Brazil and the Gulf of Mexico represent the best real estate in global deep water. We are developing competitive projects here based on this advantaged acreage. Shell’s deep-water production could double, to some 900 thousand barrels of oil equivalent per day (kboed) in 2020, compared with 450 kboed in 2015.

The fact is that operating costs are lower in these regions compared to the North Sea: e.g. PSV runs have lower spec vessels, cheaper fuel, cheaper crews, and lower CapEx. It’s all about driving unit production costs down now, just like a manufacturing business every process will be examined and reviewed and an attempt made to lower the cost.

To that end Shell have approved the Kaiskias development for a 40 000 bpd field (them picture here). Like BP on Mad Dog Phase 2 Shell got a near 50% reduction in development costs and replicated previous design knowledge. These companies are using large offshore projects as the baseload for their production needs and building shale capability as the marginal production that flexs as market needs dictate.

And shale is flexible:  the Baker Hughes rig count hit 697 rigs last week, up 9 on the last week, but up an astonishing 365 year-on-year (91%). It’s just the right growth rate, not so high cost goes mad, but high enough to substantially affect the market price and keep investment incoming. Goldilocks growth. Right now those rig and service companies are adding more capacity, training more people, learning how they can extract more per well, and lower the running cost. Every day they learn more and apply more in a self referential cycle that is the hallmark of standardisation and lowering unit costs. Bet against it at your peril.

The other side of this production revolution could been seen as Bourbon also reported today. Revenue down 28% year-on-year! Bourbon is so big it is a bellweather for those exposed to assets without the project execution capability that others have. The contrast with Shell couldn’t be more obvious. Poor utilisation and management highlighting only they had negotiated with ICBC to taper lease payments. There is no light at the moment for subsea – which is consistent with what GE said this week. The common theme here is that subsea is structurally unattractive compared to other development opportunities. High upfront exploration and appraisal costs relative to flow rates make it harder to attract upfront funding and capacity utilisation at below economic levels for vessel operators still not lowering costs enough to bring the market into equilibrium.

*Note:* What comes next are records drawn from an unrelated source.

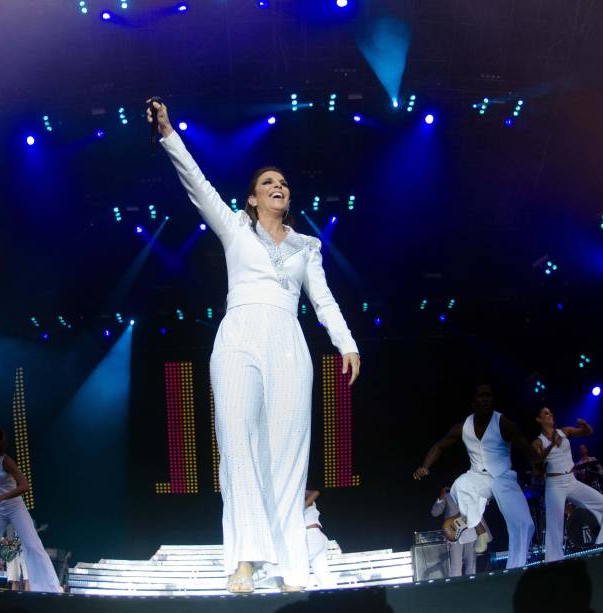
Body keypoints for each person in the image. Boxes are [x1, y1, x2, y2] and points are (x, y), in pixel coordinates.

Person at [150, 98, 361, 593]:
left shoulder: (307, 246)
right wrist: (168, 134)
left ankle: (291, 566)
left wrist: (347, 343)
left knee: (287, 455)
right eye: (268, 182)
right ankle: (243, 560)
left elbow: (324, 300)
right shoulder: (234, 229)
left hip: (288, 341)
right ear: (251, 198)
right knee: (237, 445)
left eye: (282, 182)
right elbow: (196, 183)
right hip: (239, 336)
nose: (278, 186)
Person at [413, 384, 541, 569]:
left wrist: (536, 465)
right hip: (478, 477)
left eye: (489, 395)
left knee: (524, 524)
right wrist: (425, 466)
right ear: (473, 403)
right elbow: (440, 445)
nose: (486, 399)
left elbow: (525, 445)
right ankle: (475, 525)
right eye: (482, 396)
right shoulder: (463, 427)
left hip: (503, 477)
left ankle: (516, 566)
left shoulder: (502, 422)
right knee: (459, 485)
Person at [0, 427, 61, 593]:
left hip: (14, 507)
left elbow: (24, 486)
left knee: (33, 545)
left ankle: (51, 589)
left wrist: (0, 498)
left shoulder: (5, 461)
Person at [533, 407, 603, 562]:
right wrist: (552, 444)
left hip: (571, 480)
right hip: (554, 484)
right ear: (539, 419)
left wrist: (585, 425)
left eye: (551, 412)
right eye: (546, 413)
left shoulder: (564, 431)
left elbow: (588, 432)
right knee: (555, 525)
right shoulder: (538, 441)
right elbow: (538, 459)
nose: (551, 415)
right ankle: (554, 560)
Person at [430, 485, 491, 576]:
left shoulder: (473, 494)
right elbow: (435, 513)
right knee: (456, 566)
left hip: (471, 534)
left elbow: (482, 504)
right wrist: (441, 497)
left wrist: (485, 500)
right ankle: (456, 584)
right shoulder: (448, 496)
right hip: (454, 535)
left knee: (471, 566)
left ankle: (471, 584)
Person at [303, 490, 334, 588]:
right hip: (315, 537)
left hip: (312, 536)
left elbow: (315, 492)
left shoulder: (303, 501)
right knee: (323, 575)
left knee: (296, 562)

You don’t need to run a regression to understand what is happening here: investment is pouring into shale and ignoring offshore for all but the most certain bets. Until CapEx from the E&P companies comes back any hope of a “recovery” for those long on tonnage is a mirage. CapEx drives utilisation in a way IRM just cannot. At some point the offshore community is going to have to stop pretending the only possible solution here is a market “recovery”. There has been a fundamental and structural change in the market. Multi-year commitment to low CapEx is not what the global fleet was built for, it was built for 2013 when Shell Upstream alone chucked a cheeky USD 24bn at improving production, not a measly USD 12bn per annum capped.

I think this highlights what a massive mistake Solstad has made here by taking on Farstad and DeepSea. A supplier of high-end CSVs may have had an independent future, but exposing yourself to commodity tonnage, predominantly in structurally unattractive regions suffering declining investment, without enough scale to generate pricing power, is looking more and more like a poor move every day (not that it ever looked good). Minorities in Solstad must be livid.

Clearly those contractors who can deliver large offshore projects in deepwater have a viable business model if they don’t have too much tonnage. For the rest it will be years of sub-economic returns unless restructuring brings a new capital structure.